Sleep Revolution, a large European Union project led by researchers at Reykjavik University, recently received the equivalent of more than SEK 150 million from the EU, and part of this grant will fund a young researcher at the University of Gothenburg.
The EU project uses an enthusiastic and well-functioning network of sleep researchers throughout Europe. For many years, the driving force behind the network has been Jan Hedner and Ludger Grote, apnea researchers at the University of Gothenburg and chief physicians in sleep medicine at Sahlgrenska University Hospital.
“The collaboration with the network adds a lot of joy to my professional daily life. Learning new things from each other is stimulating for us, and the attitude among colleagues is generous and creative,” says Ludger Grote. “I especially enjoy seeing how the network has attracted many new young researchers to the field and allowed senior researchers to qualify for professorships at their universities.”
A joint database
Although it has had no separate funding, the network has been able to build a large joint database with data on 40,000 patients with sleep apnea.

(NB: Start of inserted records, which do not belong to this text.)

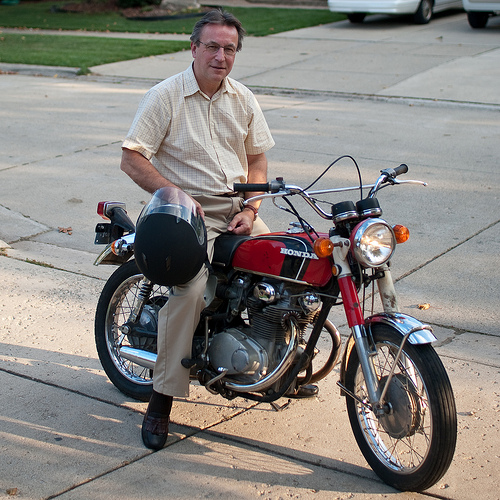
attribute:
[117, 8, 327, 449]
man — sitting, smirking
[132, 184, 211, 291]
helmet — black, motorcycle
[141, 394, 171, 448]
shoe — dress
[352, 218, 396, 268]
headlight — off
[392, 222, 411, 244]
turn signal — orange, bright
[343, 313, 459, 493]
wheel — black, round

The European Sleep Apnea Database (ESADA) has resulted in a large number of scholarly publications in recent years, including those linking sleep apnea and cardiovascular disease.
Both the database itself and the research network are an important basis for the major new EU project. It involves almost 40 international partners from both universities and industry and aims to revolutionize research, diagnosis and treatment for obstructive sleep apnea and related disorders. The project will develop machine learning techniques, which can find patterns in enormous amounts of data to identify the subgroups of the disease that have already begun to crystallize in apnea research.

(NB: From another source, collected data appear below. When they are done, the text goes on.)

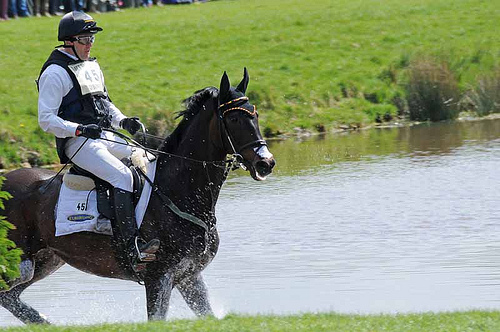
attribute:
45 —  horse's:
[70, 199, 90, 212]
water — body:
[292, 130, 473, 304]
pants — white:
[64, 137, 134, 194]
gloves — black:
[69, 118, 154, 143]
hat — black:
[261, 155, 322, 188]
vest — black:
[38, 57, 151, 161]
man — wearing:
[30, 60, 172, 280]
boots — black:
[104, 180, 171, 300]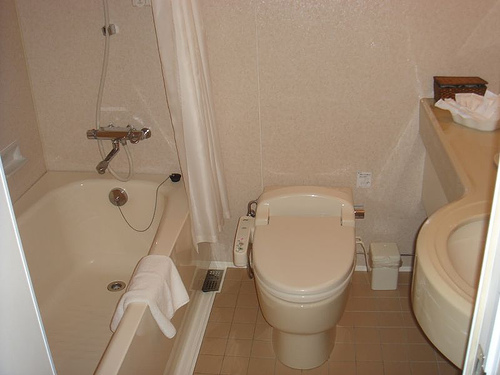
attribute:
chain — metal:
[109, 174, 168, 234]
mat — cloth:
[108, 254, 192, 334]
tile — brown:
[188, 264, 456, 370]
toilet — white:
[229, 183, 364, 366]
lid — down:
[250, 215, 356, 291]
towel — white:
[107, 252, 189, 337]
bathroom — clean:
[8, 7, 484, 368]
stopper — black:
[167, 170, 182, 184]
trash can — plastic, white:
[366, 234, 401, 290]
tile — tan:
[204, 302, 238, 322]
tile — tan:
[228, 303, 259, 323]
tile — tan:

Treatment with a CPAP (Continuous Positive Airway Pressure) mask or dental guard is often effective, and medications are also under development, says Jan Hedner:
“Treatments work differently for different people with obstructive sleep apnea. As in the case of many other diseases, precision medicine is the next logical step. Thanks to the large quantity of data we have collected, algorithms will be able to help us identify at least four or five subgroups of sleep apnea, which will probably also require different types of treatment.”
AI and SCAPIS
The sleep medicine research team in Gothenburg has already started working with artificial intelligence (AI) to process data from more than 6,000 research participants in the Swedish CArdioPulmonary bioImage Study (SCAPIS). For some time the researchers, have also included a doctoral student with a mathematics background, who works with algorithms in data volumes for sleep apnea.
“The algorithms we work with so far find patterns retrospectively, but as time goes by, they also need to be tested prospectively to validate that they also work in field conditions,” says Hedner.
An advanced wristwatch
People with sleep apnea have short, repeated interruptions of breathing when they sleep, which interferes with sleep. Besides causing daytime drowsiness and fatigue, sleep apnea exposes people to the risk of several serious diseases, such as high blood pressure, heart attack and stroke.

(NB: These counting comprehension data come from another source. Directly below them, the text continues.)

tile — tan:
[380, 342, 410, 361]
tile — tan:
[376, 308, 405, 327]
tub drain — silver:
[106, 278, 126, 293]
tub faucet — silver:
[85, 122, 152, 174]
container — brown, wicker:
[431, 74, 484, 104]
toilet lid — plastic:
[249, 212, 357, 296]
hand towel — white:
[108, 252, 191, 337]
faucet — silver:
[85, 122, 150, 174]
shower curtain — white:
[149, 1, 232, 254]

People being evaluated for sleep apnea may need to sleep overnight in a sleep laboratory or borrow measuring equipment to use at home. But the technology is cumbersome and needs to be more convenient to use. A business partner in the EU project has developed a prototype for an advanced wristwatch that can measure heart rate, respiration, oxygenation and other parameters while the patient sleeps at home.
“Some technical development needs to be done, then it is our task to evaluate the watch for clinical use,” says Grote.
“We sleep a third of our lives, and I would like to emphasize that the sleep represents an unused window for medical examinations, which can also be carried out over long periods. We believe that the risk factors that can be measured with the watch could also be applied to assessing the risk of completely different diseases at an early stage so they can be prevented.”
Early apnea research
There has been a dramatic improvement in understanding sleep apnea, and Jan Hedner has been involved almost from the start. One of the first articles on treatment with a CPAP mask captured his interest in the early 1980s. This led to the Gothenburg sleep laboratory’s early adoption of the new technology as one of the first laboratories of its kind in the world:
“I remember that when a colleague and I speculated about how many patients we would need to diagnose and treat, we agreed that it could probably amount to about a few hundred. Today there are about 40,000 people in Region Västra Götaland alone being treated with an apnea dental guard or CPAP mask, which probably has prevented both traffic accidents and several cases of stroke and heart attack, saving many people from premature death.”